Отечественная и зарубежная практика существования базовых норм парламентского права отнюдь не случайно включает в себя законодательно и регламентно закрепленные конституционно-правовые санкции за серьезные этические проступки парламентариев. Существует немало показательных прецедентов успешного применения таких санкций – вплоть до лишения депутатского мандата тех членов законодательного (представительного) органа государственной власти, которые допустили в своей деятельности социально значимые проявления неэтичного поведения, резко противоречащего тем повышенным моральным требованиям, которые общество, а отчасти и законодательство, традиционно предъявляют к парламентариям [7]. При этом наиболее существенны не столько даже собственно юридические механизмы осуществления санкций, сколько морально-нравственная, этическая сторона вопроса. В данном плане весьма характерна ситуация, возникшая вокруг бывшего главы думской Комиссии по этике В. А. Пехтина, уличенного в обладании незадекларированной элитной недвижимостью за рубежом. Несмотря на то, что все обвинения в свой адрес он поспешил категорически отвергнуть, ему все-таки пришлось в добровольно-принудительном порядке покинуть свой руководящий пост, а затем и вовсе отказаться от депутатского мандата, поскольку инкриминируемые ему действия оказались категорически несовместимы со статусом парламентария, тем более – призванного контролировать соблюдение этических норм своими коллегами. Для верной и объективной оценки его поступка с нравственных позиций в высшей степени уместно иметь в виду то соотношение критериев искренности и лицемерия, которые, по убеждению Муромцева, являются определяющим для характеристики подлинных мотивов действий наделенного властью человека.

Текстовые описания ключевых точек

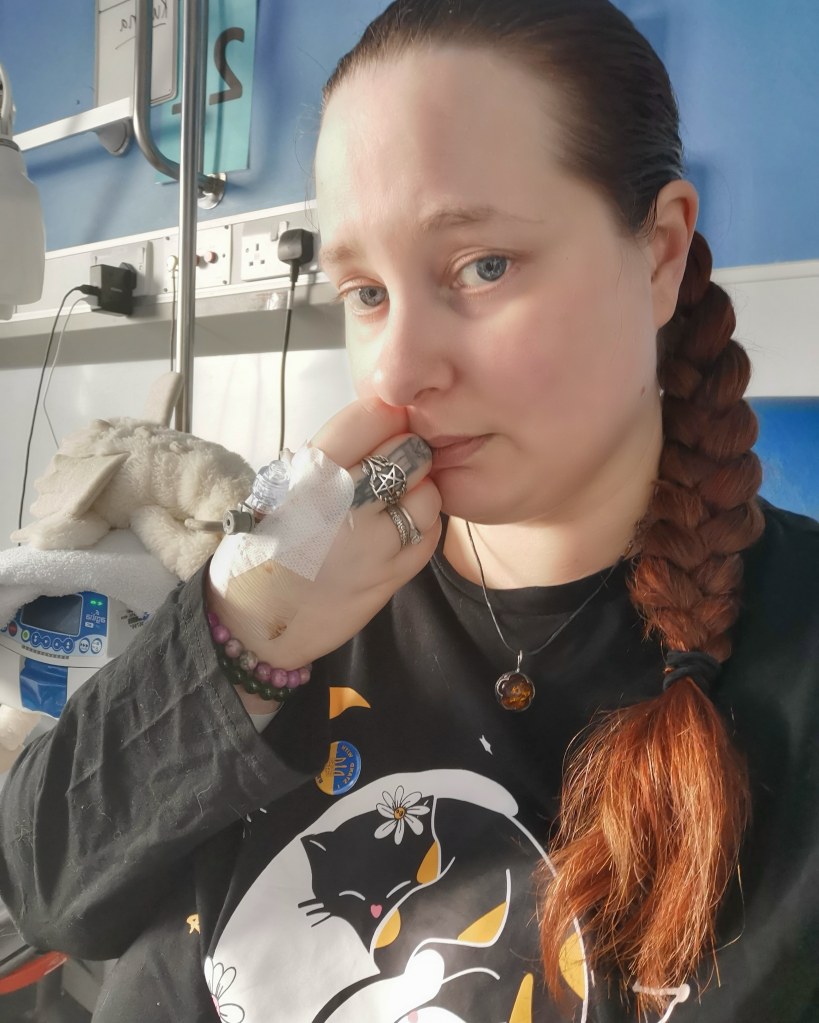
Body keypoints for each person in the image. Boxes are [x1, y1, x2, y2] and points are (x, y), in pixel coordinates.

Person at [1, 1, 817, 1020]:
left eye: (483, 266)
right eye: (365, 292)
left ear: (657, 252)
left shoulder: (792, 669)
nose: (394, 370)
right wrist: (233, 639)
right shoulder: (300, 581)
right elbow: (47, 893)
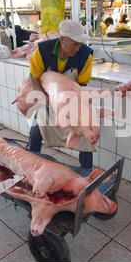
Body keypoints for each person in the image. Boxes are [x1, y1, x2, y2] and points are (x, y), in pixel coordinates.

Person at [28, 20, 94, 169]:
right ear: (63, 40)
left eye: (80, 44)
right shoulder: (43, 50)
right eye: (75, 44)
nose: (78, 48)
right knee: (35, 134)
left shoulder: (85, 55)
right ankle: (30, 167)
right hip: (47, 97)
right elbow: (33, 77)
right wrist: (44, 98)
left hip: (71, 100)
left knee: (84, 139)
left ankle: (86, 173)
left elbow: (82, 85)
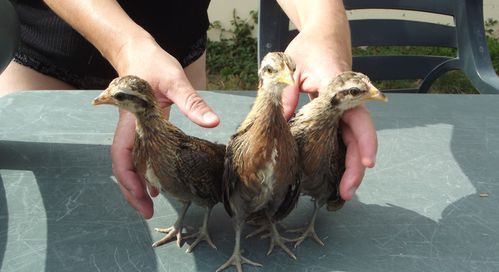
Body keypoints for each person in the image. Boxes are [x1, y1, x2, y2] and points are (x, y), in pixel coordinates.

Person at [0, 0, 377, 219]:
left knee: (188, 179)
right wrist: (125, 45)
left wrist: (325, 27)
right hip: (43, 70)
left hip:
==
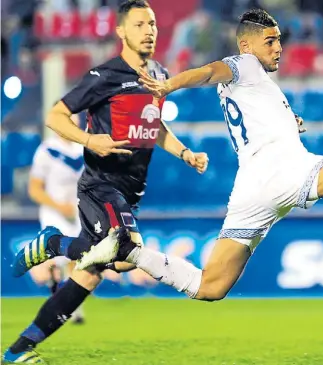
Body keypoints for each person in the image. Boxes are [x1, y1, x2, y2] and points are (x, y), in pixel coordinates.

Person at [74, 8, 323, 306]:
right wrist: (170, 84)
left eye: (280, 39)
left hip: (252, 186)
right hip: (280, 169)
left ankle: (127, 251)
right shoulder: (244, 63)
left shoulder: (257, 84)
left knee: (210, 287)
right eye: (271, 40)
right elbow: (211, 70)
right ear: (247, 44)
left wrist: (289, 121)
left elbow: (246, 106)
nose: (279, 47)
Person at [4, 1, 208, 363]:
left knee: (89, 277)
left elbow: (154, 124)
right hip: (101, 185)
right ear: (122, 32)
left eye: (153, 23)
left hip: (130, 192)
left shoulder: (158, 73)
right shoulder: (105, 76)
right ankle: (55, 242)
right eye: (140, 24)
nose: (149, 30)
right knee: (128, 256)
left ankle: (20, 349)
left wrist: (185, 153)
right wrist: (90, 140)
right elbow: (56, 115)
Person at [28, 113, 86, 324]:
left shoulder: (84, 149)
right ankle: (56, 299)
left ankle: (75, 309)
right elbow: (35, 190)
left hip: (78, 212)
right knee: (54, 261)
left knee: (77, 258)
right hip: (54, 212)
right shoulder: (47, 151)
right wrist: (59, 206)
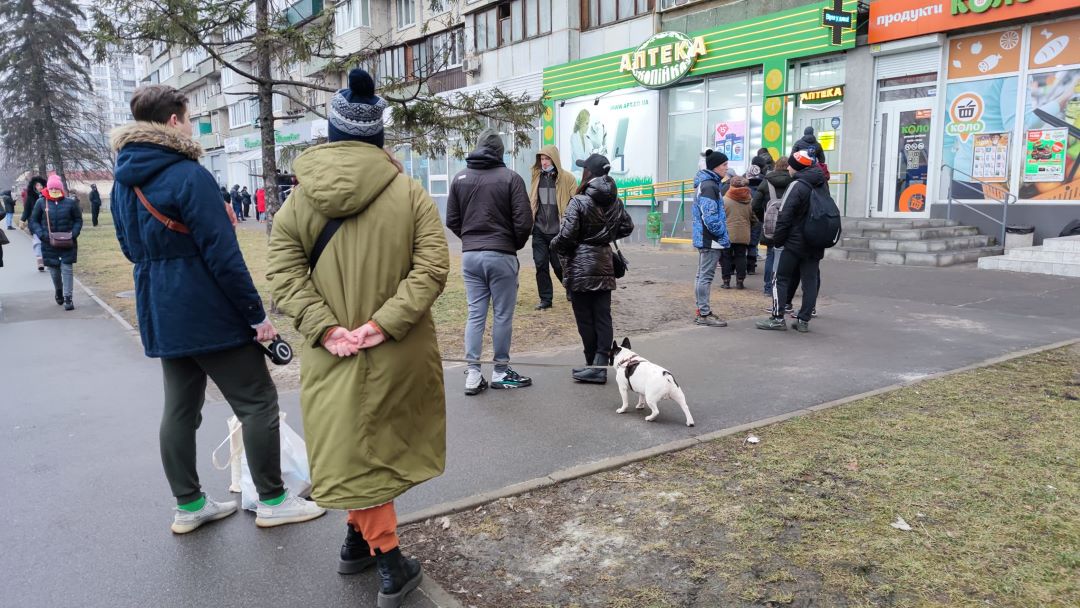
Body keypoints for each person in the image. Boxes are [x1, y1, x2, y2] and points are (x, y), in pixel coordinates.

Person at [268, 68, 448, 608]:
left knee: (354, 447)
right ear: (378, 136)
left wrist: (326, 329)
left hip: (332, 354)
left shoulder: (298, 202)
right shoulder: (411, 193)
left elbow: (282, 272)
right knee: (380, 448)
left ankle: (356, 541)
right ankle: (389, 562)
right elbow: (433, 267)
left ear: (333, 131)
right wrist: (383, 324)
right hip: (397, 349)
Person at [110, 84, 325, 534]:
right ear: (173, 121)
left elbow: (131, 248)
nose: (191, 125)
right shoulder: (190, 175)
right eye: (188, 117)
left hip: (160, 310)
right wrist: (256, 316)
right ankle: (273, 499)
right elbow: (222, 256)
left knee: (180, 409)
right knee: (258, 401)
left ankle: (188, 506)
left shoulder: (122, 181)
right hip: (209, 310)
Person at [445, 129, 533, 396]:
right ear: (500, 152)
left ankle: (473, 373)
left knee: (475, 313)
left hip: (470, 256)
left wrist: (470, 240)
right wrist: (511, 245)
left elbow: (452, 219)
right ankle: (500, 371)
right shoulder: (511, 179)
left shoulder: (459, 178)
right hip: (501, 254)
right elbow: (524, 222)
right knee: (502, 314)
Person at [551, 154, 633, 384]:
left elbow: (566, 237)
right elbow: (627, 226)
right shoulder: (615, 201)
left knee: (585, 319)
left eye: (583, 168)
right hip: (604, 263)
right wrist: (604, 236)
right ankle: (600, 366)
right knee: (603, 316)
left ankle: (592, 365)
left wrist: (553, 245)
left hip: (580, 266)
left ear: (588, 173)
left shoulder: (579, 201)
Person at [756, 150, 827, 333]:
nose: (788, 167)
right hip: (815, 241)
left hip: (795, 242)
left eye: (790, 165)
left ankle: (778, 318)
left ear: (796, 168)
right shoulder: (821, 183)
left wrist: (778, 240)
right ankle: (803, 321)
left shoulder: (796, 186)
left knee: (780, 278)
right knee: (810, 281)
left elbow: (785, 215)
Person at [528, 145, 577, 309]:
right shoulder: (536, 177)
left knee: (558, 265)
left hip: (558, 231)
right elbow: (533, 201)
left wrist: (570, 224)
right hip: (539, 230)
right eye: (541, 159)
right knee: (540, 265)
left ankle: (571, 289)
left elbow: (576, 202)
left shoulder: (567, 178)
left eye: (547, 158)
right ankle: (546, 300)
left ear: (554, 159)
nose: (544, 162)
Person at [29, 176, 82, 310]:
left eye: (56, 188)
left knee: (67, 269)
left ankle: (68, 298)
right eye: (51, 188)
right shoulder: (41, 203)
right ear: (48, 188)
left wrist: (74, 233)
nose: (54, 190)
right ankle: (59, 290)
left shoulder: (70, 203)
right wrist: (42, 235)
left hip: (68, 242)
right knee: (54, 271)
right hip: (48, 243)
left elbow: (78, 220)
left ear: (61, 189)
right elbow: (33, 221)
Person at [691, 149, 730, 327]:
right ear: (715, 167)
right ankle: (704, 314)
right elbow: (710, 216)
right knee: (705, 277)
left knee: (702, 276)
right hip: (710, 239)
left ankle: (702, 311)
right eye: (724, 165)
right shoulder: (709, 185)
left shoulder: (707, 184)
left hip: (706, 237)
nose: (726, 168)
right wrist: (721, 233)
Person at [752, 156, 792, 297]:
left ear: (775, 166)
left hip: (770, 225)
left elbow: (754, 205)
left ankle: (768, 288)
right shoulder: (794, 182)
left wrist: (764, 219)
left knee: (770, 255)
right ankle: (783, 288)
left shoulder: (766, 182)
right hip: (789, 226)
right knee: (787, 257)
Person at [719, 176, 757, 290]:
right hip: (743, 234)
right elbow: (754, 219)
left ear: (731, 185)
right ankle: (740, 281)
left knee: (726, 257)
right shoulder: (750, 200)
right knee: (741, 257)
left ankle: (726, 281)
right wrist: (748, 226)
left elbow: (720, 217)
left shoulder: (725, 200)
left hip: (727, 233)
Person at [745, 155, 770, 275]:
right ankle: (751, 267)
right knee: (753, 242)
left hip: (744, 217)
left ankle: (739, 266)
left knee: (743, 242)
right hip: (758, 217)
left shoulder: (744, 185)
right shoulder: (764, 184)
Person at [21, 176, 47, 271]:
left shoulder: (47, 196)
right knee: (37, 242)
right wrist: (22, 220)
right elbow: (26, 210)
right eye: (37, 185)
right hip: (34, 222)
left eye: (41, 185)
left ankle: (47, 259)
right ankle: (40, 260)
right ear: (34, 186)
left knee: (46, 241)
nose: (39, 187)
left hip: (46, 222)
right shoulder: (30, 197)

Обязательные задания:
- A) Какой руководящий пост занимал В. А. Пехтин, согласно фрагменту о парламентской этике?
- B) Продолжите фрагмент о санкциях за этические проступки парламентариев после его последнего предложения.
Эти записи получены из другого источника.

Ответы к заданиям:
- A) Он был главой думской Комиссии по этике.

- B)
Литература
1. Демин В. А. Государственная Дума России (1906–1917): механизм функционирования. – М.: Рос. полит. энцикл., 1996. – 216 с.
2. Конституционализм: исторический путь России к либеральной демократии: Сб. документов / Сост. А. В. Гоголевский, Б. Н. Ковалев. – М.: Гардарики, 2000. – 624 с.
3. Русский конституционализм: от самодержавия к конституционно-парламентской монархии: Сб. документов / Сост. А. В. Гоголевский, Б. Н. Ковалев. – М.: Гардарики, 2001. – 489 с.
4. Русский конституционализм в период думской монархии: Сб. документов / Сост. А. В. Гоголевский, Б. Н. Ковалев. – М.: Гардарики, 2003. – 492 с.
5. Муромцев С. А. Избранные труды. – М.: Рос. полит. энцикл., 2010. – 600 с.
6. Словарь по этике / Под ред. А. А. Гусейнова и И. С. Кона. – М.: Политиздат, 1989. – 447 с.
7. Окулич И. П. Специфика этико-правовой оценки деятельности представителей депутатского корпуса в отечественной и зарубежной практике // Известия высших учебных заведений. Уральский регион. – 2012. – № 1. – С. 9–16.